Zuhören

Früh morgens; zum Bahnhof mit der ersten Straßenbahn. Ich stehe im hinteren Teil des Wagens; es hat nur wenige Fahrgäste, meistens Skitouristen. Vor mir sitzt eine vielleicht vierzigjährige Frau; sie ist mit einiger Eleganz gekleidet, jedoch viel zu aufwendig geschminkt und frisiert. Die Frau redet ziemlich lebhaft auf ihre Nachbarin ein, wird immer lauter, fängt zu lachen an, steht auf, geht schwankend durch die Reihen nach vorn, wendet sich plötzlich um und beginnt, während sie die verschlafenen Fahrgäste, einen nach dem andern – so auch mich – mit wildem Blick fixiert, zu schreien; und schreit:

»Nein, keiner hört zu, niemand von denen hört mir zu, keiner, niemand, nicht einer …«

Einige der Fahrgäste wechseln bedeutungsvolle – verständnislose – Blicke, schütteln den Kopf; keiner sagt ein Wort. Die Frau steigt aus und hüpft, ohne sich umzusehen, auf hohen Absätzen durch den Neuschnee davon.

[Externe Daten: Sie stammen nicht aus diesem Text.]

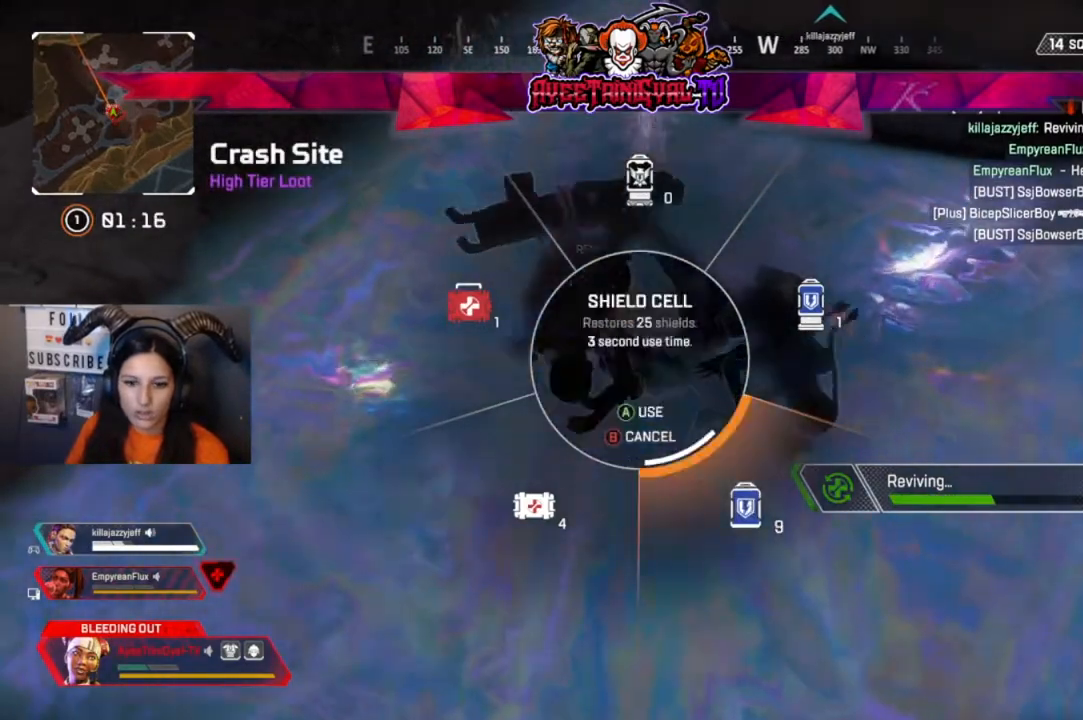
{"buttons": [], "left_stick": "center", "right_stick": "center", "events": [[200, "right_stick", "center"], [233, "DPAD_UP", "up"]]}
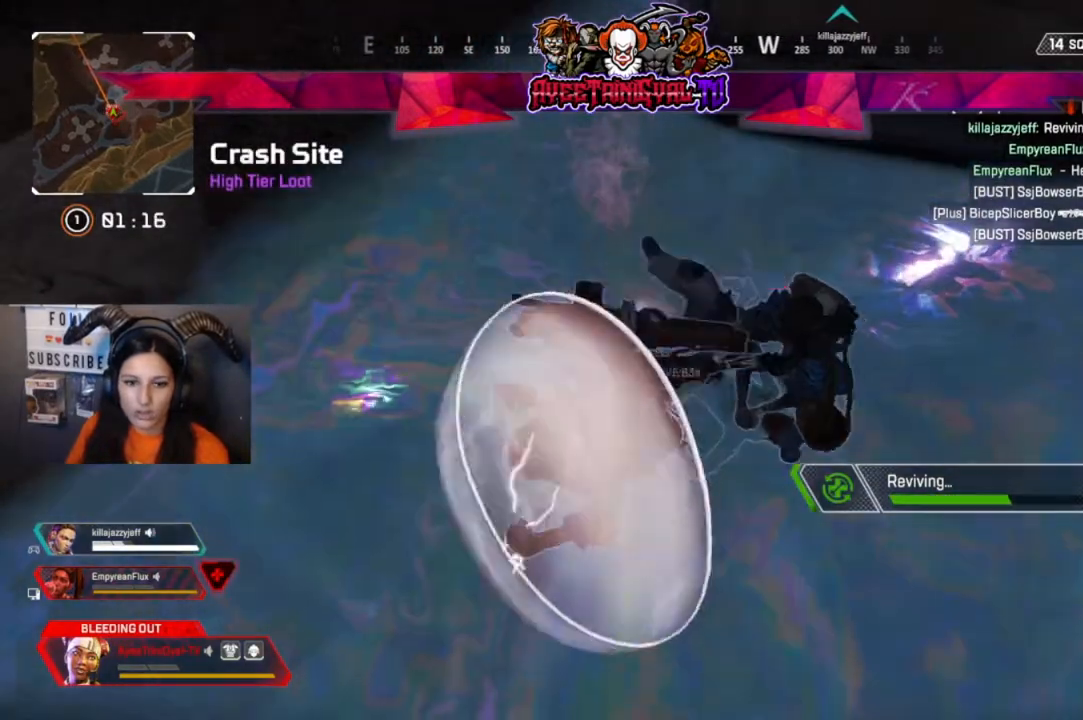
{"buttons": [], "left_stick": "center", "right_stick": "center", "events": []}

Erst jetzt fällt mir auf, daß sie weder Mantel noch Kopfbedeckung trägt. Während die Wagentür zuschnurrt, höre ich noch, wie sie jubelnd ausruft:

»Nein, keiner hört mir zu …«

 

aus: Felix Philipp Ingold: Haupts Werk Das Leben
Ein Koordinatenbuch vom vorläufig letzten bis zum ersten Kapitel.